I find the last paragraph of the index page good - "Mike's will to live remains an inspiration. It is a great comfort to know you can live a normal life, even after you have lost your mind."
 
Just floating around somewhere else monitoring and reprogramming the automated responses of my brain.
 
Oh, believe me, I have been at the JREF long enough to know. Many members are naive realists, they just don't like to find out that that's what they are, and begin to act as if they were being attacked somehow.
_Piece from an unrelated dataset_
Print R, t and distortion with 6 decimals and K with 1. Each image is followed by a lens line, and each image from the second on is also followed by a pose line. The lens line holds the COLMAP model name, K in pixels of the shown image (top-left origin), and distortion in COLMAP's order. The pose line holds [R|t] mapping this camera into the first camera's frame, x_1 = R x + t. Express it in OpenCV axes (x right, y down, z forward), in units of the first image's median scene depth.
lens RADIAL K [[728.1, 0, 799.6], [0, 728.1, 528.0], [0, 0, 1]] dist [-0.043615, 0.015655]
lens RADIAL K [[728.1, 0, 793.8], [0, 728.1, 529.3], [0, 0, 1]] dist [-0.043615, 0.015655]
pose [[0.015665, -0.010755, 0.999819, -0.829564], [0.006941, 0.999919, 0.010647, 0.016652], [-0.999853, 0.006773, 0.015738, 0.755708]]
But as it was pointed out earlier in the thread, "naive" is not a derogatory word.

Still, you mention an important point "driven by scientific knowledge not a philosophical ideology". I beg to differ... there is not such thing as "scientific knowledge" there are facts and interpretations about such facts, and those interpretations always are part of a theoretical model, and a theoretical model is an ideology.

This part is true, coming from my own experience in learning about what naive realism means. It's not a competing theory nor does it serve to disintegrate what we have as scientific knowledge. It only serves as a "caveat emptor" to the knowledge we have.
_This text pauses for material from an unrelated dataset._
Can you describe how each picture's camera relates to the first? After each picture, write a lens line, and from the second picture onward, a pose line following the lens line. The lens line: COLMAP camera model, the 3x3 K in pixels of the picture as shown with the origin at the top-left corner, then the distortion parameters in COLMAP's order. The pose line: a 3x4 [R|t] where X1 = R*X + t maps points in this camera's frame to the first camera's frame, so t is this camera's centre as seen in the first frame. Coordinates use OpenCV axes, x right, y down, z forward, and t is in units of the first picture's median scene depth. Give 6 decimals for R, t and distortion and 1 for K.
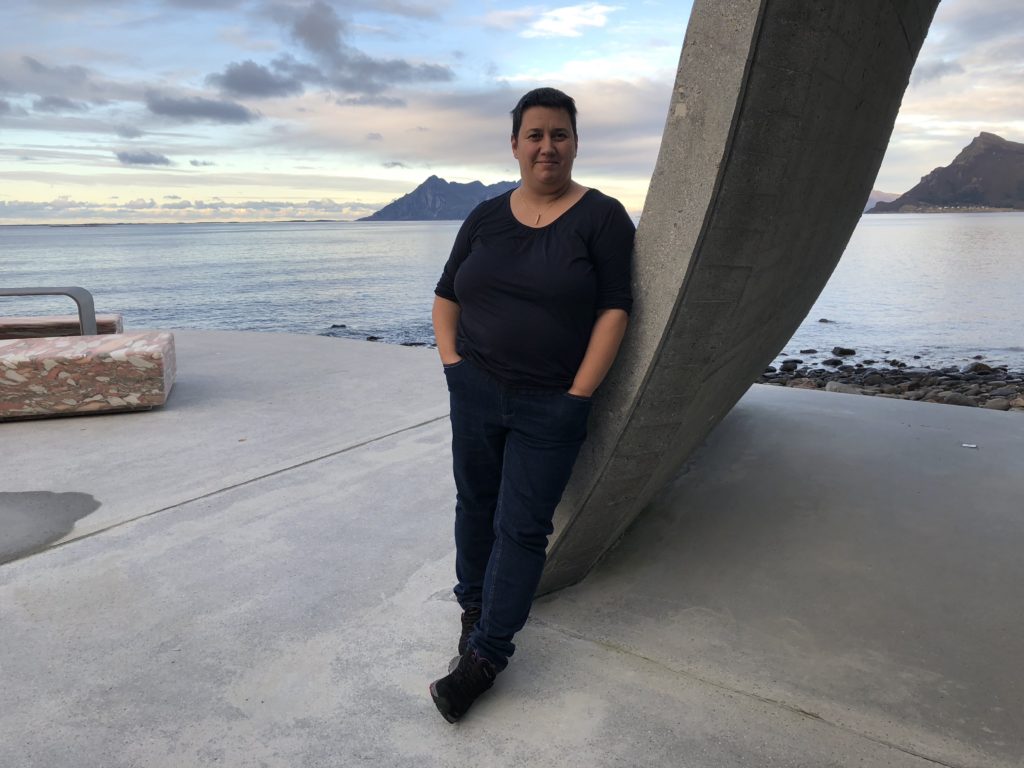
lens RADIAL K [[829.7, 0, 512.0], [0, 829.7, 384.0], [0, 0, 1]] dist [0.005708, -0.006313]
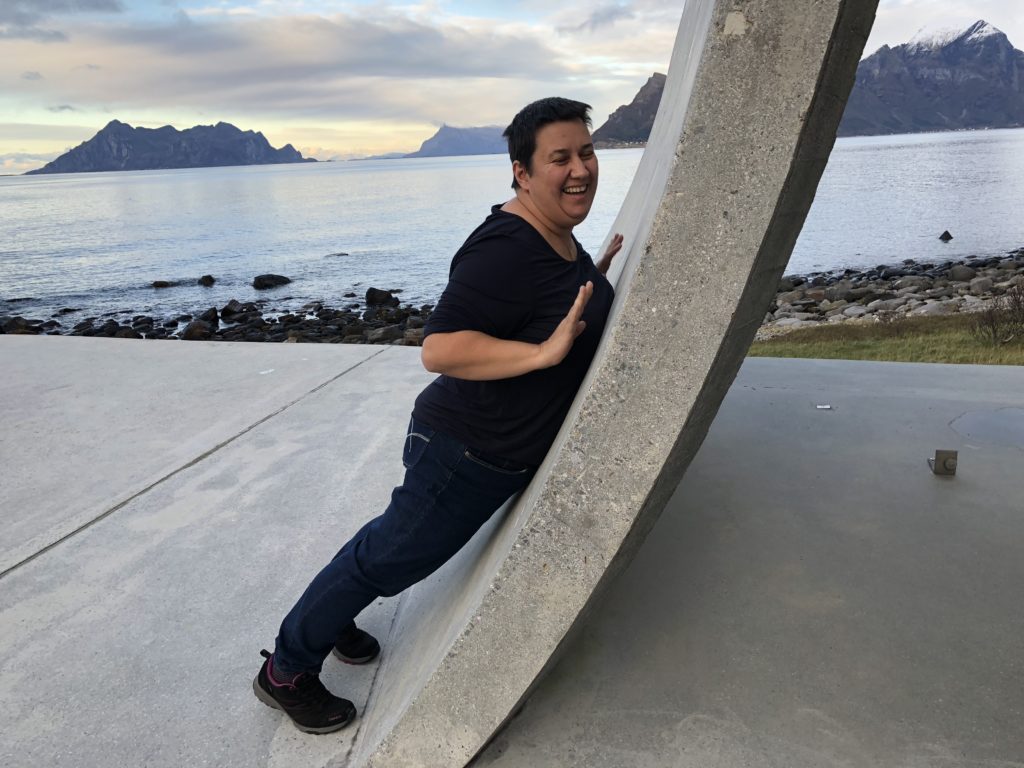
lens RADIAL K [[829.7, 0, 512.0], [0, 829.7, 384.0], [0, 0, 1]] dist [0.005708, -0.006313]
pose [[0.943332, -0.113770, 0.311739, -0.075017], [0.093139, 0.992406, 0.080340, -0.059616], [-0.318512, -0.046752, 0.946765, 0.208415]]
An example would be the same one that actually led me to understand what naive realism means:

We "know" what green light is, as far as the wavelength is concerned, but we also actually "see" it too, and they're consistent to each other. When the wavelength strikes the receptors in your eyes that stimuli is transduced into your brain and you are "seeing" the light. But that entire process of transduction ISN'T the green light, it's the interpretation of green light. And yes it IS consistent, and we know the machinery involved and but the fact of the matter is we aren't seeing the green light, we're perceiving it. That's just a distinction that naive realism makes aware of. It doesn't mean green light doesn't exist and doesn't remove our knowledge of it, it's just that "caveat emptor" in reality vs. perception. Sure our perceptions can be extremely extremely correlated to reality, and sometimes not too! But that's not a bad thing, nor is it woo, it's just something that you have to consider.
 
My experience with people who take philosophy classes is also that they write mind numbingly boring, meandering works that take a simple point and turn it into 300 pages so as to appear "deep and insightful" when honestly they have no idea wtf living in the real world is about.

Your anecdote is quite irrelevant and a bit offending. Are you trying to discredit philosophy for some effect?

Philosophy that requires rambling text is worth less than the paper it is written on.

I ,personally, see the study of philosophy to be a silly ,self impotant bit of balderdash.

I, personally, love the study of philosophy and think it's at very least a superb timepass and a hobby. And I duly applaud professional philosophers like Daniel Dennett for tackling important/current issues ('belief in belief' concept regarding theism-atheism debates is a fine example) and for making me ponder. Or Peter Singer, who made me realize I'm a speciesist.